Vinpocetine Outperforms the Competition
Superior Memory Enhancement

The first vinpocetine product to hit the market - in June of 1998 - is, in all likelihood, still the best. This is because it is a formulation that contains not only 10 mg of vinpocetine per capsule, but also research-supported amounts of the amino acid arginine (375 mg) and the low-acid, stomach-calming form of vitamin C, calcium ascorbate (200 mg).

When arginine and vitamin C were combined with vincamine, a natural extract of the periwinkle plant (Vinca minor), the memory-enhancement results were dramatically clear. While vincamine and vitamin C were quite beneficial, the addition of arginine significantly enhanced memory.

In a study using vincamine - a close relative of vinpocetine, with similar action in every way, but less so - two treatment regimens were used: Group 1 received 20 mg of vincamine plus 40 mg of ascorbic acid plus 1500 mg of arginine, while Group 2 received 20 mg of vincamine plus 40 mg of ascorbic acid, and no arginine.1 These treatments were administered orally twice daily for 45 days. The subjects were 40 ambulatory adult patients of both sexes (in two groups of 20) with chronic cerebrovascular insufficiency. Tolerance of the products was good in both groups. The study was of parallel double-blind design.

Using a standard geriatric scale of memory-function decline, therapeutic activity was assessed, according to the standards of both physician and patient, at the end of the study. This meant that the patients as well were asked to quantify their responses. Among the findings were the following:

Evaluation of the results showed that both treatment regimens very significantly increased alertness; in Group 1, motivation & initiative and fatigue were very significantly improved; and both treatments produced substantial improvements in the remaining factors, except for appetite, vertigo, sleep, and head noises.
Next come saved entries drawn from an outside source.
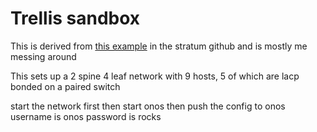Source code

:# Trellis sandbox
This is derived from [this example](https://github.com/stratum/stratum/tree/master/tools/mininet/examples/trellis) in the stratum github and is mostly me messing around

This sets up a 2 spine 4 leaf network with 9 hosts, 5 of which are lacp bonded on a paired switch

start the network first
then start onos
then push the config to onos
username is onos
password is rocks
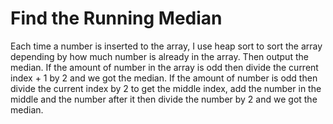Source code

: # Find the Running Median

Each time a number is inserted to the array, I use heap sort to sort the array depending by how much number is already in the array.
Then output the median. If the amount of number in the array is odd then divide the current index + 1 by 2 and we got the median.
If the amount of number is odd then divide the current index by 2 to get the middle index, add the number in the middle and the number after it then divide the number by 2 and we got the median.



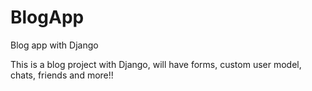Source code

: # BlogApp
Blog app with Django

This is a blog project with Django, will have forms, custom user model, chats, friends and more!!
At the end of the study, a global evaluation of therapeutic activity showed better results in Group 1 than in Group 2, according to both physicians and patients.

When our attention was first drawn to the paper described above, it struck us that both arginine and the periwinkle extracts (vincamine and vinpocetine) inhibit the enzymes in the group known as phosphodiesterases (PDEs), which are involved in the action of Viagra in producing erections.2,3 These PDE inhibitors have the potential to exert organ-specific therapeutic effects.

In penile and clitoral tissue, the effect of the PDE inhibitor Viagra causes smooth-muscle relaxation, thereby causing the spongy tissue of the penis to relax in such a way that it impinges the veins, and blood is prevented from flowing out. Thus erection is maintained and, as a consequence, sexual sensitivity is increased.

In neural tissue, the effect of the PDE inhibitors arginine or vincamine or vinpocetine is to "relax" neurons disturbed by, say, oxygen deficiency and to lessen damage, at the same time that neural sensitivity is increased. In this sense, the periwinkle extracts, especially vinpocetine, can be thought of as "Viagra for the brain."

When two PDE inhibitors are combined, such as arginine and vinpocetine, the results are additive.

Although no study has yet been done to demonstrate for vinpocetine what has been demonstrated for its cousin vincamine, all studies comparing these two compounds have shown that vinpocetine is a more active version of vincamine. Our personal experience, augmented by much anecdotal evidence we have heard, supports this conclusion. Try it, and see* if you don't agree.

*Vinpocetine may improve vision also.


  1. Valdes EF, Debian AM. Comparative double-blind study of the association of vincamine plus ascorbic acid plus arginine aspartate vs. vincamine plus ascorbic acid in chronic cerebrovascular insufficiency. Prensa Med Argent 1984;71(15):708-11.
  2. Fauchier JP, Fauchier L, Babuty D, Breuillac JC, Cosnay P, Rouesnel P. Drug-induced ventricular tachycardia. Arch Mal Coeur Vaiss 1993 May;86(5 Suppl):757-67.
  3. Kss B, Karpati E. Mechanism of action of vinpocetine. Acta Pharm Hung 1996 Sep;66(5):213-24.